HALIFAX — Advocates are welcoming a new registry in Halifax that helps vulnerable citizens receive specialized help during emergencies, but they say the service should be available across the province.
The city announced Wednesday it is accepting applications for a voluntary registry that will include information on such things as a person's mobility problems and whether they are hearing or vision impaired. That data will be accessible to emergency workers so that they can tailor their responses to vulnerable people during times of crisis.
As well, when the program is activated during a flood, wildfire or other disasters, a warning will be sent through the municipality's mass notification system to registrants, their representative or legal guardian, and emergency contacts.
Anne Camozzi, a 69-year-old woman who uses a wheelchair and lives alone in Antigonish, N.S., said Thursday the launch of the Halifax system is "wonderful," but she added that climate disasters and other emergencies can hit any community in the province.
"People with disabilities who live alone are not vulnerable under ordinary circumstances, but in a wide-scale emergency or disaster we are made vulnerable, often because of needs that are very hard to organize in the chaos," she said in an interview. "I really applaud Halifax Regional Municipality for getting this done."
But she added that the province's smaller cities and rural areas will need help from the provincial government to follow the capital's example.
"In many other municipalities, the emergency management office is a volunteer position," Camozzi said. "They don't have the capacity to build these registries without funding from the provincial government."
The Halifax registry is the second to begin operating in the province; the Kings County Regional Emergency Management Organization has operated a similar system since 2019.
Erica Fleck, Halifax's director of emergency management, estimated that about 50,000 vulnerable citizens, ranging from people with disabilities to those who may have special medical needs — such as access to oxygen — could apply to be registered. As of Thursday, 22 people had signed up, she said.

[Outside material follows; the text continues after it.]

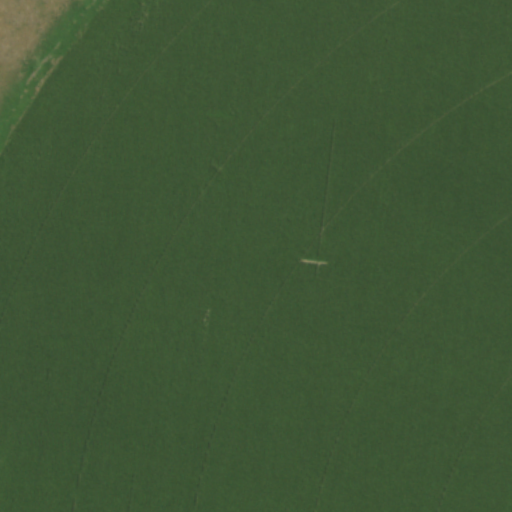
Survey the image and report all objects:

Gerry Post, former executive director of Nova Scotia's accessibility directorate, joined Camozzi in praising Halifax for setting up the registry, and said the next logical step is for the province to take a leadership role in assisting all municipalities to have similar systems.
Doing so wouldn't be expensive, as free software has been developed, but the province could provide expertise, common standards and a small amount of funding for computer equipment, Post said.
"Small municipalities are going to need some technical support, some training, and a little bit of financial support. These systems are not expensive," he said in an interview Thursday.
Andy Thompson, a councillor in the Municipality of Pictou County, said in an interview that small communities like his need assistance as they cope with hurricanes and other climate-related disasters.
"The province has the keys to the kingdom on this … we need them at the table. Otherwise, there will be 49 different ways of doing these registries," he said Thursday, referring to the number of municipalities in the province. "To me, that's the definition of insanity."
Fleck said that the annual cost in Halifax will involve hiring a full-time staff person dedicated to tasks that include processing applications for registration.
However, John Lohr, minister of municipal affairs, says municipalities are best placed to set up the registries.
"The reality is the municipalities have the resources and the services and know their people best," he said at the legislature on Thursday.
"We're funding them (municipalities) more and we continue to be engaged in conversations with them about all their priorities," he added. "If the municipalities want that (registries) to be part of the ongoing conversation that would be something we would discuss."